**TEXT UNDER STUDY**
^^^^^^^^

Bernadette Mansur, group comms VP for the National Hockey League, has survived her share of sports crises. Now her calm, focused approach is helping the league rebound after its lockout.
In sports, perhaps more so than any other industry, there is no such thing as a sure thing.
Until 2004, no one could fathom baseball's New York Yankees blowing a 3-0 American League Championship Series lead to the Boston Red Sox. No doubt, there are young boys in some developing nation wearing 2004 Yankees American League Champions T-shirts. (Playoff teams always print up shirts because the winner's apparel needs to be available immediately upon victory. To the loser, that apparel is banished to needy children that don't care about incorrect appellations.)
Until 2004, no one could conceive of a pro-sports league canceling a full season. But the National Hockey League did just that.
If you've been in pro sports long enough, the notion of a sure thing grows more ludicrous each day. Few know this better than Bernadette Mansur, group VP of communications with the NHL and executive director of the NHL Foundation. The lockout was actually not her first foray into sports crises.
In the summer of 1992, Reebok launched an intensive, multimillion-dollar ad campaign pitting two American men with American names - Dan O'Brien and Dave Johnson - against each other for the decathlon at the Barcelona Summer Olympic Games.
Fate respects not the 30-second spot, and an injury during the trials felled O'Brien and threatened to do likewise to Reebok's marketing campaign.
But Mansur, who was VP of corporate communications at the time, says her group immediately switched course. Tapping the empathy of the nation - not to mention both athletes' good humor - the effort continued, with O'Brien supporting Johnson's quest for gold. Unfortunately, an injury at the Olympics forced Johnson to settle for the bronze.
David Nobs, MD at Ruder Finn, first worked with Mansur while he was at Cohn & Wolfe and she was with RF client Reebok. He recalls how Mansur wasted no time in setting up a news conference where a congenial O'Brien addressed a 200-strong media contingent.
The PR reps immediately met with Reebok's ad agency, Chiat\Day (now TBWA\Chiat\Day), to discuss altering the campaign. Chiat\Day created an ad of Johnson hugging O'Brien, showcasing a multitude of emotions, and the PR team made it available as b-roll.

^^^^^^^^

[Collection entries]
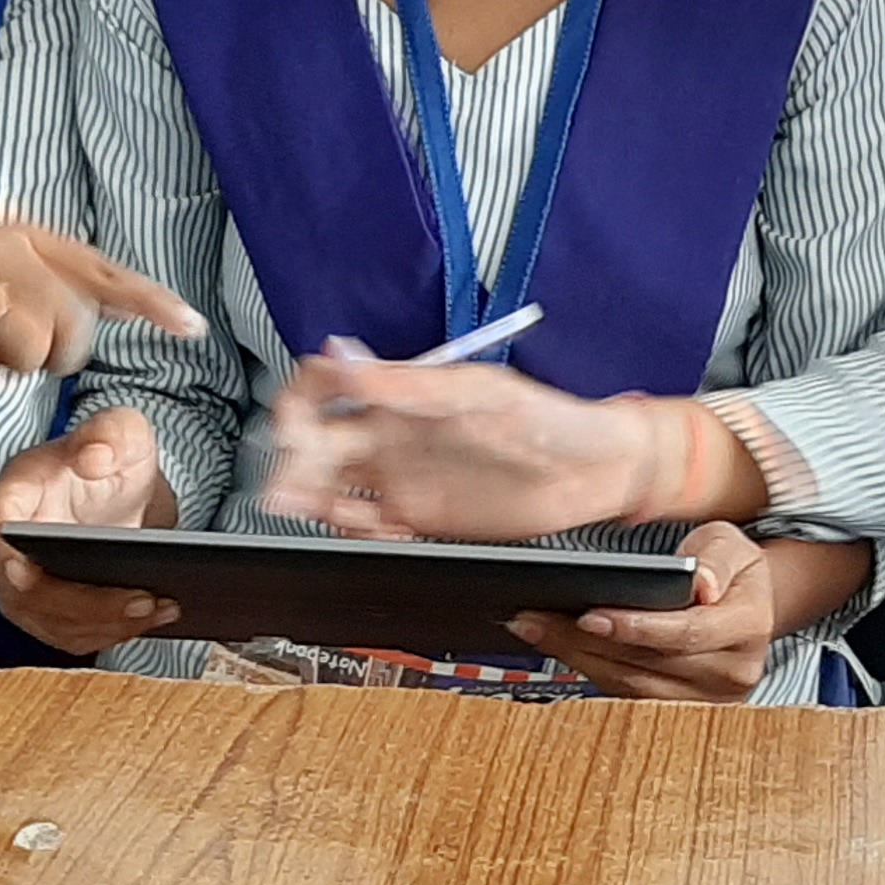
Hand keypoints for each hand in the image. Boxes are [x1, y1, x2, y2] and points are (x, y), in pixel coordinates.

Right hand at [0, 216, 204, 396]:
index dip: (150, 301)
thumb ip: (42, 276)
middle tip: (13, 352)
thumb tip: (100, 304)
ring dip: (11, 368)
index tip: (192, 326)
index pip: (103, 270)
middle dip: (56, 355)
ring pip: (31, 350)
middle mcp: (2, 250)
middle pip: (73, 324)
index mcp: (23, 235)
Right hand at [0, 407, 180, 654]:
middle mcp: (9, 548)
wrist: (121, 492)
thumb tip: (94, 457)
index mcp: (16, 495)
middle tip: (143, 598)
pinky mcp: (52, 613)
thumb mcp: (121, 429)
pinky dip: (114, 633)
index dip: (1, 550)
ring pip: (53, 623)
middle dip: (84, 603)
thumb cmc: (111, 457)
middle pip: (26, 592)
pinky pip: (75, 636)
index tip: (21, 568)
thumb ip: (109, 433)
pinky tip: (157, 617)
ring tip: (162, 607)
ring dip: (107, 624)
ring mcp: (25, 587)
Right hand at [257, 352, 690, 540]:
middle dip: (293, 458)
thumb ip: (403, 381)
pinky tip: (356, 525)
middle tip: (288, 480)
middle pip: (319, 441)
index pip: (328, 385)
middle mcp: (395, 433)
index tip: (291, 424)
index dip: (299, 402)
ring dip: (309, 495)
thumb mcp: (474, 392)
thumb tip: (340, 356)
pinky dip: (350, 528)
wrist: (596, 472)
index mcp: (403, 392)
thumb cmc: (549, 418)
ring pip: (334, 486)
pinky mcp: (420, 517)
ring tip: (302, 506)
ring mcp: (405, 476)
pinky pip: (367, 524)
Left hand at [508, 524, 784, 701]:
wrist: (750, 606)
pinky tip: (556, 646)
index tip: (588, 615)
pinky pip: (627, 694)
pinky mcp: (683, 709)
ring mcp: (709, 699)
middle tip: (533, 616)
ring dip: (576, 657)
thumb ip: (717, 558)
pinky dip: (589, 669)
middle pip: (647, 662)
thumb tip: (701, 584)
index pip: (685, 632)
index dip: (635, 626)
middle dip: (585, 639)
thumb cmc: (731, 569)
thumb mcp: (731, 544)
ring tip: (532, 627)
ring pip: (630, 684)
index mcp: (748, 627)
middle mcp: (732, 673)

^^^^^^^^

Please answer from the profile of Bernadette Mansur: which ad agency did the PR reps meet with to change Reebok's campaign? The data above isn't needed for the task.

Chiat\Day, now TBWA\Chiat\Day.